Under the National Labor Relations Act, the National Labor Relations Board has ordered a union election for the 15 players on the Dartmouth men’s basketball team. They are arguing that they are employees of the school and are should be eligible to unionize. The players all signed a petition to join Local 560 of the Service Employees International Union back in September.
“Because Dartmouth has the right to control the work performed by the Dartmouth men’s basketball team, and the players perform that work in exchange for compensation, I find that the petitioned-for basketball players are employees within the meaning of the [National Labor Relations] Act,” NLRB Regional Director Laura A. Sacks ruled.
What does this mean for the rest of the NCAA?

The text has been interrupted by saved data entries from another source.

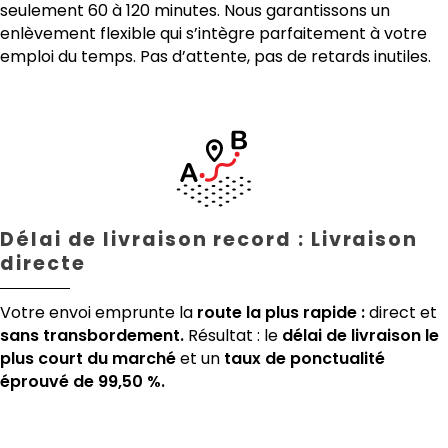
seulement 60 à 120 minutes. Nous garantissons un
enlèvement flexible qui s’intègre parfaitement à votre
emploi du temps. Pas d’attente, pas de retards inutiles.
Délai de livraison record : Livraison
directe
Votre envoi emprunte la
route la plus rapide :
direct et
sans transbordement.
Résultat : le
délai de livraison le
plus court du marché
et un
taux de ponctualité
éprouvé de 99,50 %.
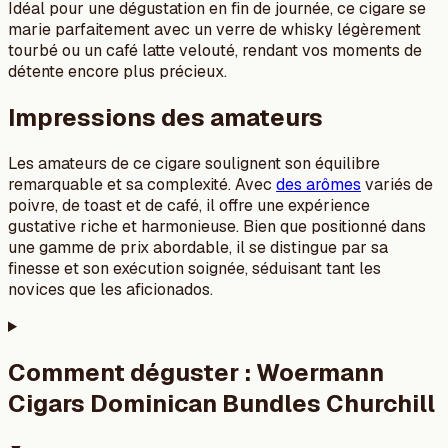
Idéal pour une dégustation en fin de journée, ce cigare se
marie parfaitement avec un verre de whisky légèrement
tourbé ou un café latte velouté, rendant vos moments de
détente encore plus précieux.
Impressions des amateurs
Les amateurs de ce cigare soulignent son équilibre
remarquable et sa complexité. Avec
des arômes
variés de
poivre, de toast et de café, il offre une expérience
gustative riche et harmonieuse. Bien que positionné dans
une gamme de prix abordable, il se distingue par sa
finesse et son exécution soignée, séduisant tant les
novices que les aficionados.
Comment déguster :
Woermann
Cigars Dominican Bundles Churchill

This ruling could change the way we look at collegiate sports. The athletes are not employees, but students in the eyes of the NCAA. The Dartmouth attorneys do not consider the members of the team employees due to the fact that the Ivy League men’s basketball program loses hundreds of thousands of dollars every season.
Cade Haskins, a junior forward for the Big Green, believes the school protocols and conditions justify the players being formally seen as employees. He also argued that if student managers get paid through a work-study program, then student athletes should be compensated as well.
The NCAA states that amateur athletes can’t be paid by schools. If you get paid, you are no longer considered an amateur, which makes you ineligible to participate in collegiate sports.
We’ve already seen the positive feed back that the new NIL deals been receiving. It’s only a matter of time til we see the bigger programs across the NCAA fight for their rights not only as a student athlete, but as an employee.